Figure 1. Cell cycle arrest by CDKN2A. The CDKN2A gene encodes two alternatively spliced transcripts, p16INK4A and p14ARF, which differ in their first exon. The p16INK4A protein inhibits the CDK4/6-cyclin D1 complexes, keeping the retinoblastoma (Rb) proteins in a dephosphorylated state, enable to bind and inactivate the E2F transcription factors. Free E2F ensures the transcription of various proteins, most of them necessary for progression to S phase. P16INK4A is also upregulated by E2F. In contrast, p14ARF stabilizes and thus activates the tumor suppressor gene p53 by inhibiting MDM2, which inactivates p53 by ubiquitin-mediated degradation.

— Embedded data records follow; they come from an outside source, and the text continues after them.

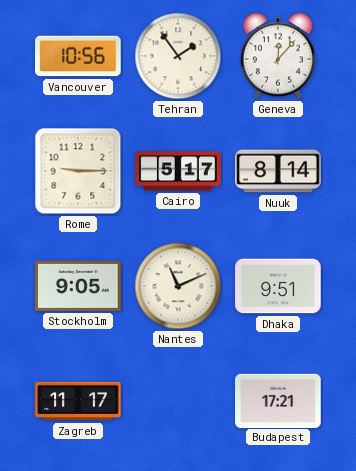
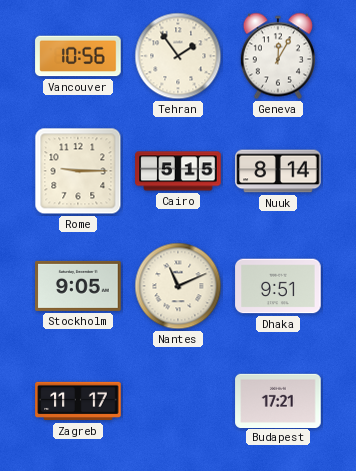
Geneva: 12:07 -> 12:05
Cairo: 5:17 -> 5:15
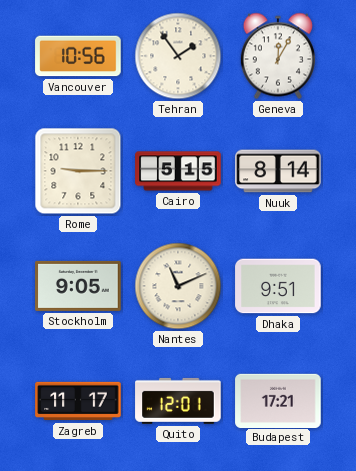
Quito: none -> 12:01
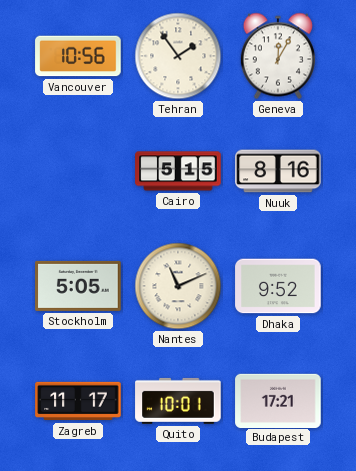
Rome: 9:15 -> none
Nuuk: 8:14 -> 8:16
Stockholm: 9:05 -> 5:05
Dhaka: 9:51 -> 9:52
Quito: 12:01 -> 10:01
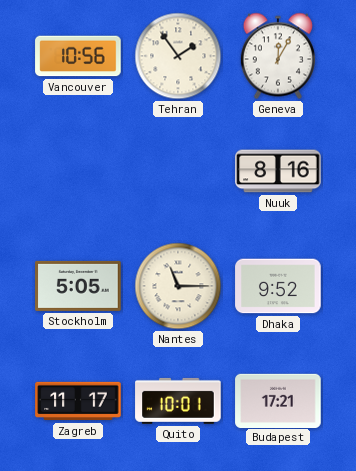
Cairo: 5:15 -> none
Nantes: 11:11 -> 11:15
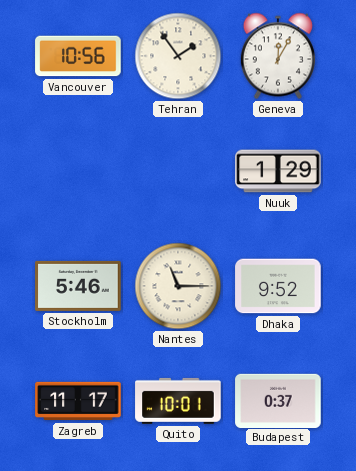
Nuuk: 8:16 -> 1:29
Stockholm: 5:05 -> 5:46
Budapest: 17:21 -> 0:37
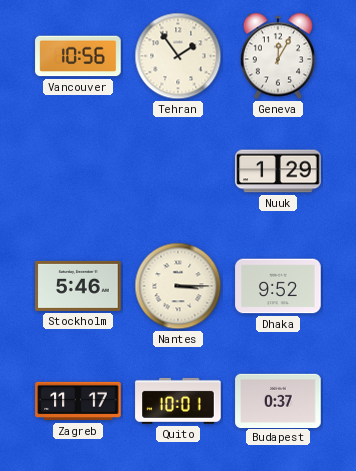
Nantes: 11:15 -> 3:15
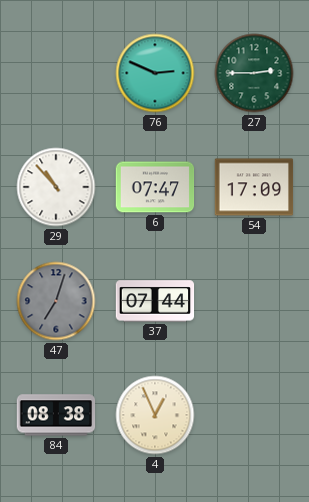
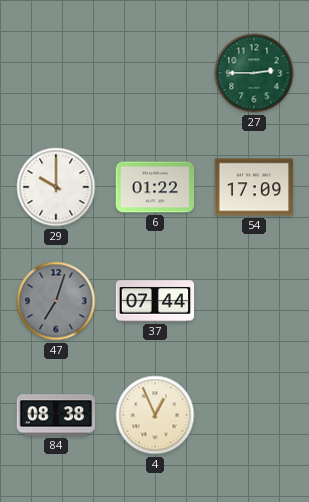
76: 2:49 -> none
29: 10:53 -> 10:00
6: 07:47 -> 01:22
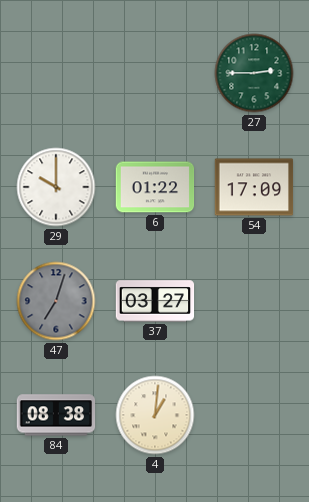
37: 07:44 -> 03:27
4: 12:56 -> 1:01
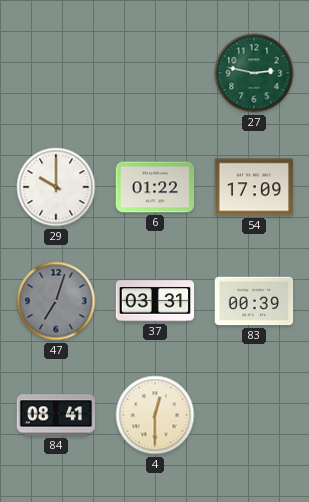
27: 2:45 -> 2:47
37: 03:27 -> 03:31
83: none -> 00:39
84: 08:38 -> 08:41
4: 1:01 -> 12:30
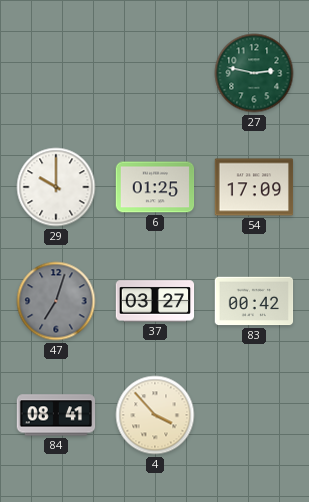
6: 01:22 -> 01:25
37: 03:31 -> 03:27
83: 00:39 -> 00:42
4: 12:30 -> 3:53
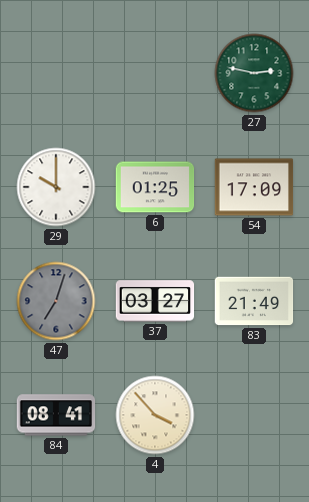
83: 00:42 -> 21:49
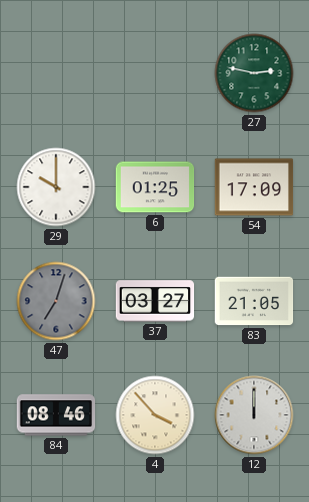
83: 21:49 -> 21:05
84: 08:41 -> 08:46
12: none -> 12:00
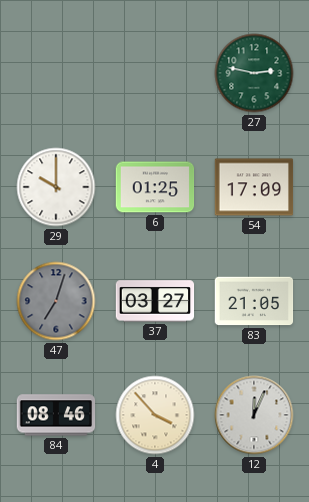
12: 12:00 -> 12:04
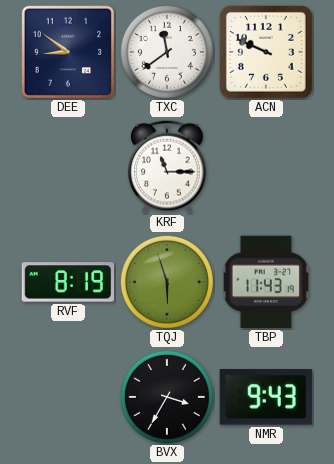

Active p53 induces the expression of p21, a negative cell cycle regulator which is an inhibitor of the CDK1-Cyclin A/B complexes, thereby preventing the progression from G2-phase to metaphase. The human papillomavirus oncoproteins E6 and E7 interfere in the Rb pathway and in the p53 pathway, in order to bypass the cell cycle checkpoints. The E7 oncoprotein promotes the progression to S phase. It binds the Rb proteins and thereby releases the E2F transcription factors. The E6 protein targets p53 and induces loss of function by degradation. (Green arrow = activating interaction; red arrow: inhibiting interaction)
Figure 2. Cumulative survival rates. A few number of studies have evaluated the relation between p16INK4A/p14ARF promoter hypermethylation and survival outcome. Despite differences in reported survival variable, there is a tendency towards favourable survival in p14ARF hypermethylated OSCC, and poor survival in p16INK4A hypermethylated OSCC.